At the end of last week I found myself scurrying through the tunnels of the state capital complex in St. Paul, Minnesota. It was raining cats and dogs, as my students will tell you (it is their favorite idiom), so I was traveling through the tunnels to the judicial meeting rooms about 2 blocks from the state office building.
My neighbor had roped me into being a judge for the high school and middle projects for the Project Citizen, a civics curriculum used across the country. I was not very excited about it but it was raining and I couldn’t work in my garden so there I was walking about with my state legislators, hundreds of school kids who were there to tour the capital and the 100 or so participants in the competition.
In my group there were three of us judging four different projects. The students presented boards and a binder on a topic of their choice, which we reviewed. They then came in for a presentation of their work. We scored both the written and oral presentation. Our goal was to be as positive as possible and helping every one feeling like a winner.
We saw 2 middle school reports and 2 high school reports. Over all the middle school students did a better job, which I found interesting but what left me excited at the end of the day was our one group of English as Second Language learners.

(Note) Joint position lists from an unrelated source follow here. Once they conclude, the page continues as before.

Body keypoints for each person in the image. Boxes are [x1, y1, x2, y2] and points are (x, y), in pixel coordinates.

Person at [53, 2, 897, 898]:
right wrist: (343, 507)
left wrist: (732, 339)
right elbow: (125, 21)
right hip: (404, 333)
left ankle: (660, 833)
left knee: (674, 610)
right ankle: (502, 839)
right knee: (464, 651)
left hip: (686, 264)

A supporting judge had come by to let us know these were ESL students so be kind, don’t expect much. (I was fuming at this comment but I was the new judge and so sat quietly as he shared his opinions with us.)

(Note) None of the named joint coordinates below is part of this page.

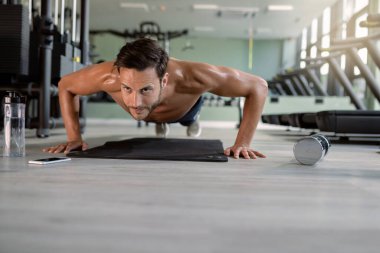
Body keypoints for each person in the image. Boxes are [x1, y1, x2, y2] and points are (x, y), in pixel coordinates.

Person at [43, 38, 268, 159]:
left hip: (184, 108)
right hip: (154, 112)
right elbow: (65, 85)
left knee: (189, 120)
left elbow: (258, 86)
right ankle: (159, 120)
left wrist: (243, 143)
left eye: (145, 90)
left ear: (164, 80)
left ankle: (192, 119)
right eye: (127, 89)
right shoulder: (107, 77)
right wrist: (74, 137)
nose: (134, 102)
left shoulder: (195, 77)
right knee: (145, 108)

Most groups were 3 or 4 kids, this group had 12 or 14 students in it. Their topic was on the loss of bees in our environment. Only two of the students spoken English with confidence but it was clear they had all researched, made phone calls to experts and had detailed and heated conversations on the best solution to the problem. They shared their discussion with us, produced a creative board that shared their message while their binder covered the research and the more formal paper. In the other three groups the boards and binder where really just a repeat of each other.
We asked about how they worked together with so many people. They explained they split up the jobs into three main tasks and small groups completed that work. They then discussed how best to complete the required board and binder using the skills of the whole group to do the best work. They were fluent and confident in their work. You could see the massive amount of learning that had taken place for these students.
These students were fabulous – as I had expected. Their work provided more detail and content then our other high school group who gave the impression of high tech, gifted students. It was wonderful to have these new citizens develop just good work. (Congrats to both students and teacher)
They knew and cared about the process. They reached beyond their reading level in English to share their concern for the environment, the need for people to understand the root causes and how government, as well as the community, might help to solve this problem.
Yes – we did expect a lot from all students and all students did a wonderful job! These ESL students were bright, capable and ready to learn as new citizens. They might not have had the fancy clothes, and the slick technology but they were far more creative, cooperative and worked much harder than most. As judges we were excited to give them full points because they errand them not because we did not expect much of them. Our supporting judge was quiet after their presentation.
Students are smart and capable no matter where they come from, what language they speak or how they look. I was glad to have been part of the learning for all of these young citizens.
If you are not familiar with Project Citizen or We the People – Center for Civic Education check them out! – Project Citizen. What a great way for students to read and write while learning and thinking about major issues that are part of the real world! Applied, real world learning – Yes, please!